● Explorar o material
1 - As afirmações seguintes concordam com o texto sobre o regime disciplinar dos magistrados judiciais? Responda sim ou não a cada uma e cite literalmente as palavras do texto que decidem a resposta. (a) O Supremo Tribunal de Justiça manteve a pena de demissão aplicada ao recorrente. (b) Os processos de inspecção atribuíram ao recorrente a classificação de Medíocre. (c) A inaptidão profissional é uma das situações em que as penas de aposentação compulsiva e de demissão são aplicáveis.
2 - No texto sobre o regime disciplinar dos magistrados judiciais, qual foi o fundamento da pena de demissão aplicada ao recorrente?

**** Texto para leitura

1. Nos termos do art. 95°, n° 1, do EMJ, as penas disciplinares de aposentação compulsiva e de demissão são aplicáveis quando o magistrado judicial: a) Revele definitiva incapacidade de adaptação às exigências da função; b) Revele falta de honestidade ou tenha conduta imoral ou desonrosa; c) Revele inaptidão profissional; d) Tenha sido condenado por crime praticado com flagrante e abuso da função ou com manifesta e grave violação dos deveres a ela inerentes.
2. No caso concreto, a pena disciplinar de demissão foi aplicada ao recorrente com fundamento na ausência de condições mínimas para o exercício de funções na magistratura judicial, decisão que pelo Supremo Tribunal de Justiça foi alterada para a de exoneração, por se ter considerado não comprovada a impossibilidade de permanência na função pública.
3. As decisões referidas deixam claro que o recorrente não possui as condições mínimas exigíveis (necessariamente avaliadas com rigor} para o exercício de um cargo tão responsabilizante como o de magistrado judicial.
4. A análise das suas prestações profissionais, verificadas mediante processos de inspecção que conduziram à classificação de Medíocre, não permitem hesitar que alguém com as suas características e com os resultados demonstrados ao longo da sua carreira não pode continuar no exercício de tais funções na área da administração da justiça.
5. A formulação normativa constante do art. 95° do EMJ, conquanto não dispense, da parte do órgão de disciplina que é o Conselho Superior da Magistratura, uma determinada actividade interpretativa e integradora, contém os parâmetros que, como suficiente objectividade, permitem a justa e ponderada integração das situações abstractamente visadas.

********
**** Excerto dos dados

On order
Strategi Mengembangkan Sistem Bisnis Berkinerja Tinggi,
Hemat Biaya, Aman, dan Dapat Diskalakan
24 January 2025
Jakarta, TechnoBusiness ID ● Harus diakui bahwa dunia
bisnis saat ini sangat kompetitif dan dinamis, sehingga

********

● Respostas
1 -
(a) Não: "decisão que pelo Supremo Tribunal de Justiça foi alterada para a de exoneração".
(b) Sim: "processos de inspecção que conduziram à classificação de Medíocre".
(c) Sim: "c) Revele inaptidão profissional".

2 - A ausência de condições mínimas para o exercício de funções na magistratura judicial.